Bugün Sayın Gök de bahsetti, konuşmama başlarken ben de bahsetmek istiyorum. Düşünün ta 1215 tarihinde Magna Carta imzalanmış. O tarihleri değerlendirdiğimizde ve şimdiyle kıyasladığımızda, aslında dünyanın ne kadar geri kalmış olduğunun aynı zamanda bir ispatıdır o. 1215 yılında imzalanmış bir belgedir Magna Carta, günümüzdeki anayasal düzene ulaşana kadar yaşanılan tarihî sürecin en önemli basamaklarından birisidir yani bir bakıma bugünkü anayasaların anası diyebileceğimiz bir belgedir, tarihî bir belgedir; tarih 1215. Kısaca bahsetmek istiyorum önemli bir iki noktasından, Sayın Gök de bahsetmişti.

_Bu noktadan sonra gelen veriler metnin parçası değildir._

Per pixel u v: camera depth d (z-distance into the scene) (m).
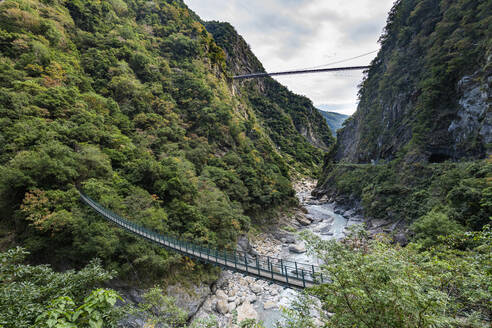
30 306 4.28
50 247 16.70
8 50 28.95
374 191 40.34
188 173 32.50
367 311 4.20
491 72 30.08
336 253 5.01
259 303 22.19
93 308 2.90
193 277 22.39
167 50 61.91
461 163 29.38
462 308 4.89
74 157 22.36
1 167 17.34
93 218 18.86
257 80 142.50
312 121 167.25
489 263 4.40
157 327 14.54
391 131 50.59
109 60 43.56
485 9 36.38
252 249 32.62
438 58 40.91
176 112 47.81
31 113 23.95
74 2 46.06
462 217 20.00
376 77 66.56
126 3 65.38
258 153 60.84
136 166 27.67
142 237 18.62
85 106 30.58
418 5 52.91
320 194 69.00
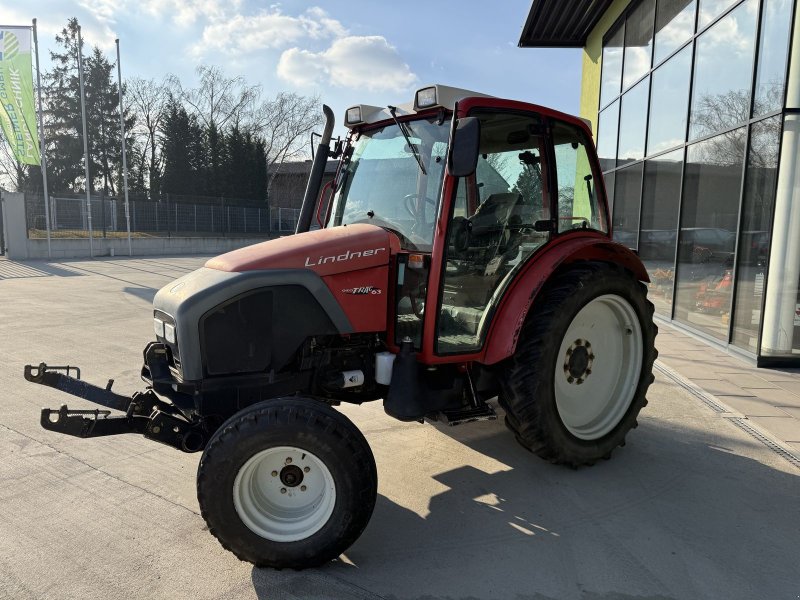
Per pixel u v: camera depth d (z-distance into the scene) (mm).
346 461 2441
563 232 3611
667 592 2379
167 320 2816
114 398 3055
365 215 3463
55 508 3037
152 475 3428
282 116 43656
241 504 2479
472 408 3256
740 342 6230
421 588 2412
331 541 2457
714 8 7016
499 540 2771
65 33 37688
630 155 10094
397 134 3389
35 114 16656
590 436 3576
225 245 25828
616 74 10891
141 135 41500
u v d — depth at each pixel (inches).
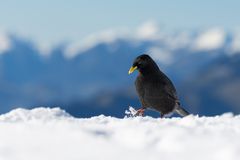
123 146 192.4
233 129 232.8
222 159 167.8
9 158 179.5
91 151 185.3
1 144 202.8
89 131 219.3
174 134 205.5
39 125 241.1
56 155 181.3
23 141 205.6
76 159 176.2
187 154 177.9
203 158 172.6
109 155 179.8
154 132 216.1
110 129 229.6
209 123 260.7
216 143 192.1
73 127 229.8
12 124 247.8
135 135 208.7
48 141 203.2
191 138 200.4
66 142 199.9
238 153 167.0
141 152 182.7
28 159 177.8
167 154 179.2
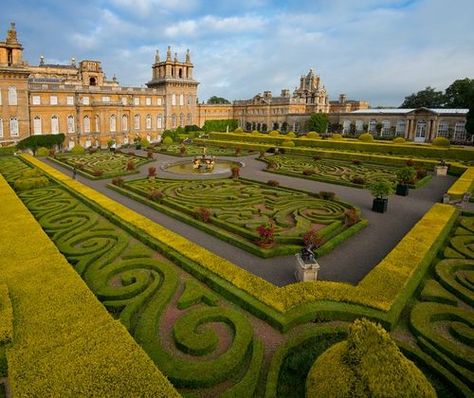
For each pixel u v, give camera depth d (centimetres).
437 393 785
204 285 1276
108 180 3425
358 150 5459
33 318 916
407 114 7381
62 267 1220
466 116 6116
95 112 7469
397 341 941
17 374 724
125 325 1002
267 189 2775
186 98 9494
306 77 11862
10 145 6000
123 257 1471
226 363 855
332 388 647
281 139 6475
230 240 1727
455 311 1070
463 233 1758
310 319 1059
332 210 2184
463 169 3569
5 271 1184
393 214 2233
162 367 844
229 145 6431
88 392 677
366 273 1415
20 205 2072
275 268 1461
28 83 6525
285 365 875
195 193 2633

Vatandaşların özgürlüklerini belirlemekten çok, toplum güçleri arasında bir denge kuran Magna Carta, kralın sonsuz olan yetkilerini din adamları ve halk adına sınırlamıştır. Magna Carta'nın 39'uncu maddesinde yer alan "Özgür hiç kimse kendi benzerleri tarafından ülke kanunlarına göre yasal bir şekilde muhakeme edilip hüküm giymeden tutuklanmayacak, hapsedilmeyecek, mal ve mülkünden yoksun bırakılmayacak. Kanun dışı ilan edilmeyecek, sürgün edilmeyecek veya hangi şekilde olursa olsun zarara uğratılmayacaktır." hükmü, vatandaşların hakları ve özgürlükleri açısından çok önemli kurallar getirmiş olduğunu görüyoruz, aynı zamanda hukukun üstünlüğü ilkesinin birçok ülkede yerleşmesine de bu vesile olmuştur. 2'nci maddesinde de şunu söylüyor: "Adalet satılamaz, geciktirilemez, hiçbir özgür yurttaş ondan yoksun bırakılamaz." Keza, 38'inci maddesinde: "Bundan böyle, hiçbir hâkim herhangi bir kimseyi, ilgili olayda doğru ve güvenilir deliller ortaya koymadan dava edemez." Yine, 40'ıncı maddesinde: "Kimseye hakkı ya da adaleti satmayacağız, menetmeyeceğiz ya da geciktirmeyeceğiz."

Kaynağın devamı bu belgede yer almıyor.